Perth Raptor Care

Collared Sparrowhawk Accipiter cirrhocaphalus

Adult Sparrowhawk

Characteristics in Captivity

Like all the true hawks (accipiters), the Sparrowhawk is a jumpy nutcase. They are very instinct driven birds, and as such, will not learn quickly, and therefore find captivity difficult to adjust to. They react to stimuli without thinking, so it is best to remove the things they react to. Cover hospital boxes completely and keep noises to a minimum. Unless the hawk is unable to move around, a tail sheath should be fitted. Keeping the hospital area darkened or dim goes a long way to keeping these guys calm. In outdoor enclosures, a lot of foliage and hiding places should be available to them. The males are the smallest raptor in Australia, and because they are so delicate, can be difficult to have success with in rehabilitation.

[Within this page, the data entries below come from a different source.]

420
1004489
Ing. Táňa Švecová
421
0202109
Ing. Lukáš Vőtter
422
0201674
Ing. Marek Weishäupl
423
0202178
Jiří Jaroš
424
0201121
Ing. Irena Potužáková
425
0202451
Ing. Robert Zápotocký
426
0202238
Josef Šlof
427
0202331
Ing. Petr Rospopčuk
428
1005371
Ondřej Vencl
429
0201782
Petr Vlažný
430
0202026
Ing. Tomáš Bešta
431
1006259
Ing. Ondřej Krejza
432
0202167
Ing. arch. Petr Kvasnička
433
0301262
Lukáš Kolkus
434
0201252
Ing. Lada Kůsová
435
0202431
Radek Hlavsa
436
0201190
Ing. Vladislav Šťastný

To get these guys started on food can sometimes be difficult. They seem to have a fairly set "search image" for what food looks like. If you are feeding something different to what they normally catch, try opening the carcass, as the red colour instinctively attracts their attention. Try also putting bites in their mouth to get them thinking along the lines of food. If this fails after several days, try sticking the food animal through a gap or hole in the hospital box and wiggling it. Watch your fingers! If this still doesn't work to get them self feeding, you may try putting a live food animal in with the bird (eg. small mouse, cricket, mealworms on a dead mouse). When doing this, make sure the hawk is coherent enough to deal with it. You don't want to have to add a mouse bite to the injuries you are already treating.

Hunting Strategies

These are the bush-bashers of the bird world. They have an amazing acceleration, and will chase through, over or under in a flat out sprint. The Sparrowhawk will take small birds, mammals, insects and reptiles. They hunt from a concealed perch. Prey can be up to the size of a feral dove for the female. These hawks will also try for caged birds, as the wire looks to them as if they should be able to push it aside, like twigs on a bush.


Sparrowhawks seem to adapt well to eating all the usual captive diets. I prefer not to feed them day old chicks, though. This is because their high metabolism is geared to rich red meat as in wild small birds, rather than pale meat and high fat content as in chicks.
Juvenile Sparrowhawk (the same individual as above)


Female : 180 - 290g. Male : 113 - 155g.